You cannot have a policy in your handbook that prohibits employees from discussing with each other their wages or benefits information, Shadiack said.

  1. Lactation Accommodation

Before leaving office in January 2018, Gov. Chris Christie signed legislation requiring all New Jersey employers to accommodate breastfeeding employees by providing break time to express breast milk during the work day in a private location in the office.  Since 2010, federal law has required companies with 50 or more employees to provide breastfeeding accommodations.

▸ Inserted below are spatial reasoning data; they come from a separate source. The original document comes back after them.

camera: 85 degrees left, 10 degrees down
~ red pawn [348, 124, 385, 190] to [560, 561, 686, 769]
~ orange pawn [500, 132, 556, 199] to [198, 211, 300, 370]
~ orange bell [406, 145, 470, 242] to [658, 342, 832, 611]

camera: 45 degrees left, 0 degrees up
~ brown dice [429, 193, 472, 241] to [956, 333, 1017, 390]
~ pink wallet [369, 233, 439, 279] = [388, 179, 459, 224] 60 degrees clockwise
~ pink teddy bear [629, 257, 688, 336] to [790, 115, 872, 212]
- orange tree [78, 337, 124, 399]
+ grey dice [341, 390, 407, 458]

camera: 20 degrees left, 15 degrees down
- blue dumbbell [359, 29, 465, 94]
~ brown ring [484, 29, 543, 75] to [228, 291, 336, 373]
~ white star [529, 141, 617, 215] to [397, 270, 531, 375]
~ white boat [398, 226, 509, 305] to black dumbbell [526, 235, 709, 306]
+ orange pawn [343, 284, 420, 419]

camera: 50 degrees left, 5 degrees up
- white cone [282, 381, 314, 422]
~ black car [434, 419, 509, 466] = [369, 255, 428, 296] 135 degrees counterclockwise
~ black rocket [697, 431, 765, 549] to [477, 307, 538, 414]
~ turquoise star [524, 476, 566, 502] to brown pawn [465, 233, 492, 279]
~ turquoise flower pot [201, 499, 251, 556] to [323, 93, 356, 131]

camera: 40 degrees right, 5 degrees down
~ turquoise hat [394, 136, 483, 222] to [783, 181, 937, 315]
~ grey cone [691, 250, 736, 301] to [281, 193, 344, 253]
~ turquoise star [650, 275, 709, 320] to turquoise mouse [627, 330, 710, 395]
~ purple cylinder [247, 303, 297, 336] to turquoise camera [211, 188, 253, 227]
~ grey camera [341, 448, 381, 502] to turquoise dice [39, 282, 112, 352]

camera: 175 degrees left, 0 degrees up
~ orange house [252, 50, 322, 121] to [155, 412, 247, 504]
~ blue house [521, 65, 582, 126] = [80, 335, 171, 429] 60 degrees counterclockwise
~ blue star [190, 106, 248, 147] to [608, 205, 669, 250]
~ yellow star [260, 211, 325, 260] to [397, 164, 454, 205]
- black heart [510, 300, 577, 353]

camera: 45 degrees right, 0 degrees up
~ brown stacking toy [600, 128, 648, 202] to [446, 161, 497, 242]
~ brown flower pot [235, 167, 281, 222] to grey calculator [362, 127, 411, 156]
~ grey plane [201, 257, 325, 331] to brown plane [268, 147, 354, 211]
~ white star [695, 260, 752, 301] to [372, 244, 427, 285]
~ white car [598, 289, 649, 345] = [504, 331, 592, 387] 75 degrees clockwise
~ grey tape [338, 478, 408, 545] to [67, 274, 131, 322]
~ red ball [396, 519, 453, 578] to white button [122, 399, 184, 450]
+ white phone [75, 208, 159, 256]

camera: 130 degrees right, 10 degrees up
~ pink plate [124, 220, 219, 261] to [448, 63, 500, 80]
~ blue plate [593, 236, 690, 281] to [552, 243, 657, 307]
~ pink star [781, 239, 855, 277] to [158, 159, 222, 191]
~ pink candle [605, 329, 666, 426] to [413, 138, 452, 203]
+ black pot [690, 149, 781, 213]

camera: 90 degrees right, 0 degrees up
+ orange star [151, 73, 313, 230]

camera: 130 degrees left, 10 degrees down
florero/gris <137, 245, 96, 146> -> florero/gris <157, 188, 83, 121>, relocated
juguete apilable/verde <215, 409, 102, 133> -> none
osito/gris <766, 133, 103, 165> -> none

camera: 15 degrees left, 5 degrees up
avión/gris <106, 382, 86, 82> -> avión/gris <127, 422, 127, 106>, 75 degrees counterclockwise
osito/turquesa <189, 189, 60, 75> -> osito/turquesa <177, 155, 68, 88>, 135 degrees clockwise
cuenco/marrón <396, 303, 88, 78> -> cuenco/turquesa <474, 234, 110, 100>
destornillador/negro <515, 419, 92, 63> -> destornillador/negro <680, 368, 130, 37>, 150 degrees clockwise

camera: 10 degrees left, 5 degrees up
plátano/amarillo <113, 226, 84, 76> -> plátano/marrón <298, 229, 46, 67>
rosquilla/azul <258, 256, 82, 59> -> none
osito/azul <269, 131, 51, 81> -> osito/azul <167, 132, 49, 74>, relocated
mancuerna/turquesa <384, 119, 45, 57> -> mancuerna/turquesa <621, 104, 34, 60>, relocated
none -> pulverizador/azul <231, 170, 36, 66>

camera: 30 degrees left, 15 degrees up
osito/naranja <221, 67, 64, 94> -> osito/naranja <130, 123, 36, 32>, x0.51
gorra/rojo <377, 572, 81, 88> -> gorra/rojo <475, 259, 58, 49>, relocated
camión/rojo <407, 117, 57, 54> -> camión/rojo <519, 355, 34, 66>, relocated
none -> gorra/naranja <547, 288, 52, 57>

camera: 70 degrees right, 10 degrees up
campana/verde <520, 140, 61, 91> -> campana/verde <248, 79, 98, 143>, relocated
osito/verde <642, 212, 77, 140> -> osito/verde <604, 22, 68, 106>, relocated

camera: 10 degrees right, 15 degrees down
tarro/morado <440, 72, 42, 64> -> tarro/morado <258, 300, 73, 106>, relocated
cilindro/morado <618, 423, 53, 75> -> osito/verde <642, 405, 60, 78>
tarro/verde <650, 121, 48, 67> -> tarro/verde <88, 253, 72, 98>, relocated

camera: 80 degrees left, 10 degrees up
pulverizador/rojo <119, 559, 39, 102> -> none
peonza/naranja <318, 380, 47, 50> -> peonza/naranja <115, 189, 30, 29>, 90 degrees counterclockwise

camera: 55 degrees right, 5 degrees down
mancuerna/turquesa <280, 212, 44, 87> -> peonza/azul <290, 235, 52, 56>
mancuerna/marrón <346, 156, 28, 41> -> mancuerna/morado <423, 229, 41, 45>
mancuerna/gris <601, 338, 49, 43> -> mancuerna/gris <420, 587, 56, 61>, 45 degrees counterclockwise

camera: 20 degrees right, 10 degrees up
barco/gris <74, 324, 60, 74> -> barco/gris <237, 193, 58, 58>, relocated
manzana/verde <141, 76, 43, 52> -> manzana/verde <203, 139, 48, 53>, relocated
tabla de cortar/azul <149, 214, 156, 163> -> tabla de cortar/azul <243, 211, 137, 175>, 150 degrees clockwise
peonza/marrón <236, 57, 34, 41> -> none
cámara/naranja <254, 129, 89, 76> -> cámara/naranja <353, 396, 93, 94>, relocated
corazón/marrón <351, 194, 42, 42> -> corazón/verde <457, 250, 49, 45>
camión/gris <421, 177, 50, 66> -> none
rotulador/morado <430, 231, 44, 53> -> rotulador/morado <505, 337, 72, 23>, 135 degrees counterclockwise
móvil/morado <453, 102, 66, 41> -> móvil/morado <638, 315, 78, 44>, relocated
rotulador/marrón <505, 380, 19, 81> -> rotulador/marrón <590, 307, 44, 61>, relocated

New Jersey’s law, however, applies to New Jersey companies of all sizes.

If you’re a small business and you’ve already adopted such a policy, you are definitely on top of your game when it comes to regulations.

If you haven’t, here are the basics:

  • You have to provide a suitable room that offers the employee privacy to express breast milk (which cannot be a bathroom stall).
  • If a non-exempt employee uses a break from work of 20 minutes or less for this accommodation, the employer must continue to pay the employee; if it takes longer, the time can be unpaid.
  • You should provide a separate refrigeration unit for storage of the breast milk and require the employee to label the container.